Research Papers

An Adaptive Multiscaling Approach for Reducing Computation Time in Simulations of Articulated Biopolymers

[+] Author and Article Information
Ashley Guy

Department of Mechanical and
Aerospace Engineering,
University of Texas at Arlington,
Arlington, TX 76019
e-mail: ashley.guy@uta.edu

Alan Bowling

The Robotics, Biomechanics, and
Dynamic Systems Laboratory Department of
Mechanical and Aerospace Engineering,
University of Texas at Arlington,
Arlington, TX 76019
e-mail: bowling@uta.edu

Contributed by the Design Engineering Division of ASME for publication in the JOURNAL OF COMPUTATIONAL AND NONLINEAR DYNAMICS. Manuscript received July 3, 2018; final manuscript received January 24, 2019; published online March 14, 2019. Assoc. Editor: Zdravko Terze.

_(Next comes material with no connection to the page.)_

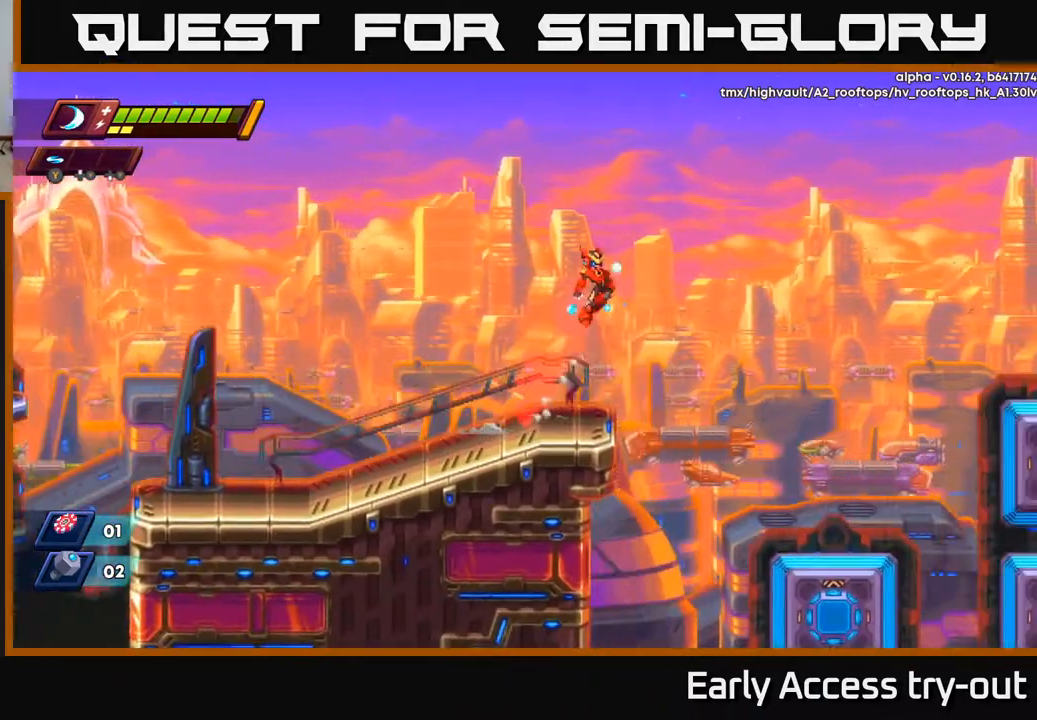
{"buttons": ["A", "DPAD_RIGHT"], "right_stick": "center", "events": []}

J. Comput. Nonlinear Dynam 14(5), 051007 (Mar 14, 2019) (10 pages) Paper No: CND-18-1294; doi: 10.1115/1.4042691 History: Received July 03, 2018; Revised January 24, 2019

Microscale dynamic simulations can require significant computational resources to generate desired time evolutions. Microscale phenomena are often driven by even smaller scale dynamics, requiring multiscale system definitions to combine these effects. At the smallest scale, large active forces lead to large resultant accelerations, requiring small integration time steps to fully capture the motion and dictating the integration time for the entire model. Multiscale modeling techniques aim to reduce this computational cost, often by separating the system into subsystems or coarse graining to simplify calculations. A multiscale method has been previously shown to greatly reduce the time required to simulate systems in the continuum regime while generating equivalent time histories. This method identifies a portion of the active and dissipative forces that cancel and contribute little to the overall motion. The forces are then scaled to eliminate these noncontributing portions. This work extends that method to include an adaptive scaling method for forces that have large changes in magnitude across the time history. Results show that the adaptive formulation generates time histories similar to those of the unscaled truth model. Computation time reduction is consistent with the existing method.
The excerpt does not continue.